-------- SUPPLIED PASSAGE

Sunday, October 2, 2011

Shadows

They’re shadows. They’re all shadows.
These gods we put our trust in.
The money we think will keep us secure.
The person we think will fix our life.
The job placement we think will bring satisfaction.
The next bite that helps us forget.
The church program we think will save us.
The love of our life.
The status we strive to actualize.
They are shadows in light of the One True God.

God spoke everything into being. Everything we see and everything we can’t see. Then, in His grace, he reaches down and creates man. He, Himself, breathes life into man. He then gives man dominion, or rule, over all creation. Each blade of grass, each firefly, each day was put under man’s rule. Everything being created for His glory, everything in it’s truest form points back to the Creator. Everything in it’s truest form brings joy to man and glory to God. Likewise, everything in it’s false form brings destruction and idolatry.
For Example:

Sex is created by God. He is not shocked by the physics of it all. It was His idea. In it’s truest form, it produces intimacy between one man and one woman in marriage. In it’s truest form, it creates life. In it’s truest form, it is a God-glorifying act of worship. Done outside of God’s design, it is destructive. In it’s false form, it destroys marriages and health. When God’s glory shines on this beautiful act, we have the choice to worship God through sex, or to worship the shadow…the false version of sex.

----------------
-------- STUDY MATERIAL

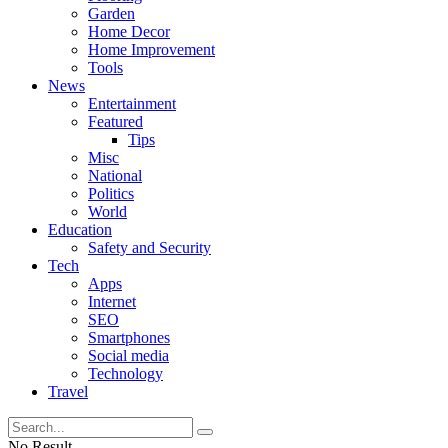
Garden
Home Decor
Home Improvement
Tools
News
Entertainment
Featured
Tips
Misc
National
Politics
World
Education
Safety and Security
Tech
Apps
Internet
SEO
Smartphones
Social media
Technology
Travel
No Result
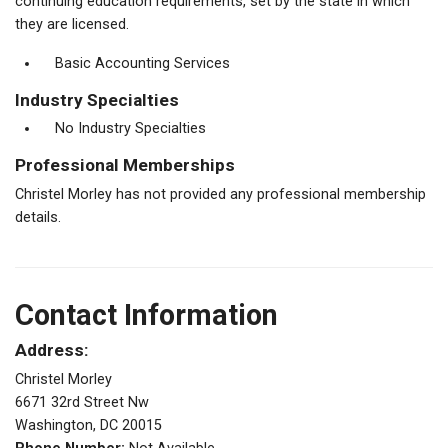
continuing education requirements, set by the state in which
they are licensed.
Basic Accounting Services
Industry Specialties
No Industry Specialties
Professional Memberships
Christel Morley has not provided any professional membership
details.
Contact Information
Address:
Christel Morley
6671 32rd Street Nw
Washington, DC 20015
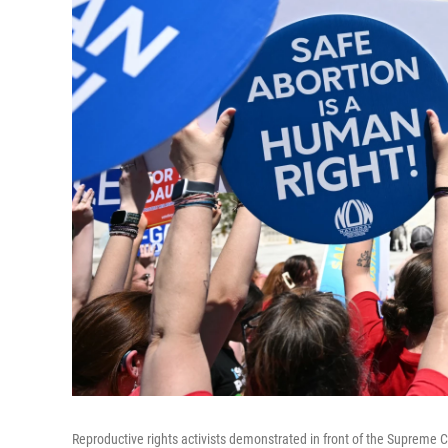
Reproductive rights activists demonstrated in front of the Supreme 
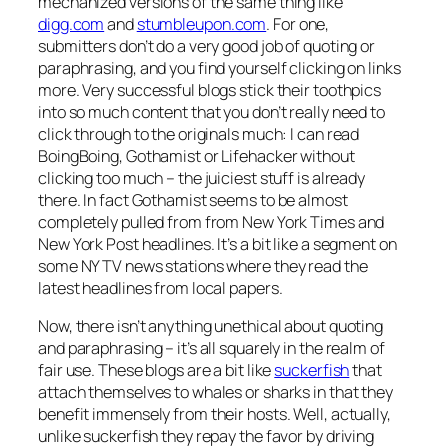
mechanized versions of the same thing like
digg.com
and
stumbleupon.com
. For one,
submitters don’t do a very good job of quoting or
paraphrasing, and you find yourself clicking on links
more. Very successful blogs stick their toothpics
into so much content that you don’t really need to
click through to the originals much: I can read
BoingBoing, Gothamist or Lifehacker without
clicking too much – the juiciest stuff is already
there. In fact Gothamist seems to be almost
completely pulled from from New York Times and
New York Post headlines. It’s a bit like a segment on
some NY TV news stations where they read the
latest headlines from local papers.
Now, there isn’t anything unethical about quoting
and paraphrasing – it’s all squarely in the realm of
fair use. These blogs are a bit like
suckerfish
that
attach themselves to whales or sharks in that they
benefit immensely from their hosts. Well, actually,
unlike suckerfish they repay the favor by driving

----------------

- WORK INSTRUCTIONS
1/ Answer these questions from the post about shadows:
(a) What does God give man over all creation?
(b) Between whom does sex produce intimacy in its truest form?
(c) What does the post say we think money will do?
2/ Decide whether each statement agrees with the post about shadows. Answer yes or no, and quote the words that decide it.
(a) God was shocked by the physics of sex.
(b) Everything in its false form brings destruction and idolatry.
(c) God Himself breathes life into man.
3/ From the post about shadows, extract the passage starting with "The status we" and going on through "destruction and idolatry.".

- SOLUTION SET
1/
(a) Dominion, or rule.
(b) One man and one woman in marriage.
(c) Keep us secure.

2/
(a) No: "He is not shocked by the physics of it all."
(b) Yes: "everything in it’s false form brings destruction and idolatry."
(c) Yes: "He, Himself, breathes life into man."

3/
The status we strive to actualize.
They are shadows in light of the One True God.

God spoke everything into being. Everything we see and everything we can’t see. Then, in His grace, he reaches down and creates man. He, Himself, breathes life into man. He then gives man dominion, or rule, over all creation. Each blade of grass, each firefly, each day was put under man’s rule. Everything being created for His glory, everything in it’s truest form points back to the Creator. Everything in it’s truest form brings joy to man and glory to God. Likewise, everything in it’s false form brings destruction and idolatry.